(Collection entries)

□ □ □

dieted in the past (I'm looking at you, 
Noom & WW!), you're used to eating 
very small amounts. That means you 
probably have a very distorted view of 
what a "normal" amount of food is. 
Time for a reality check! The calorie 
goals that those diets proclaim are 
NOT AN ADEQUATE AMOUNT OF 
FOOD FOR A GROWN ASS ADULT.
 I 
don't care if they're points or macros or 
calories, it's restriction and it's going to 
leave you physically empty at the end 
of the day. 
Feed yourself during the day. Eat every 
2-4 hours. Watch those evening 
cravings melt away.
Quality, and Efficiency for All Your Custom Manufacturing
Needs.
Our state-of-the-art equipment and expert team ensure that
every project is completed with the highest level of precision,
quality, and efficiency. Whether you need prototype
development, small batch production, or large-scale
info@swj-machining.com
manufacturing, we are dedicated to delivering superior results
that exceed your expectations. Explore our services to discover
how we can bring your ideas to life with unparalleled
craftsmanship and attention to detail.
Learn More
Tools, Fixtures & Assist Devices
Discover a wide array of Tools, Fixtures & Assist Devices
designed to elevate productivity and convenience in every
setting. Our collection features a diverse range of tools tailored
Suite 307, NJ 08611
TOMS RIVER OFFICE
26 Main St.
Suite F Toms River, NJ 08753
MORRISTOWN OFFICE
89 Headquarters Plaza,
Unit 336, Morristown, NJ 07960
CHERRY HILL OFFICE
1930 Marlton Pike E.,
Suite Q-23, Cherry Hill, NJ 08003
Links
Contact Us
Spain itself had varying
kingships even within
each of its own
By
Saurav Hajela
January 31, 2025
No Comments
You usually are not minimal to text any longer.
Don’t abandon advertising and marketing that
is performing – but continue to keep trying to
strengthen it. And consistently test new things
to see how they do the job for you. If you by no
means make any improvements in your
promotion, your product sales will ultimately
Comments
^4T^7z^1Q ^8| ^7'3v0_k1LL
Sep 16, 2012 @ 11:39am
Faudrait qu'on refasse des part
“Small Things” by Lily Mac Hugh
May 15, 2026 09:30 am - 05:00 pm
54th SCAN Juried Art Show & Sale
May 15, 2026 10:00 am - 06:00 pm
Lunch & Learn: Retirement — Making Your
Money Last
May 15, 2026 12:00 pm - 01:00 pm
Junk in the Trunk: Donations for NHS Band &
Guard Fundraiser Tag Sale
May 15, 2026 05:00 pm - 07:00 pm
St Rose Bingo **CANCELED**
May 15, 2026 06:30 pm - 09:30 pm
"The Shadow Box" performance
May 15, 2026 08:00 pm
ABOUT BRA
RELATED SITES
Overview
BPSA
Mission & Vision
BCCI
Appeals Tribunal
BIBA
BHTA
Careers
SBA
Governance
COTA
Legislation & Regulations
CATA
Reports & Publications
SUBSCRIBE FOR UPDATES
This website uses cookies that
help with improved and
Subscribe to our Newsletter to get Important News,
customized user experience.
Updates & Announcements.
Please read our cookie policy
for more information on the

□ □ □

What this task involves | Please pick out every line in the entries above that contains the word "Fixtures", matching case exactly.

Response for this exercise |
Tools, Fixtures & Assist Devices
Discover a wide array of Tools, Fixtures & Assist Devices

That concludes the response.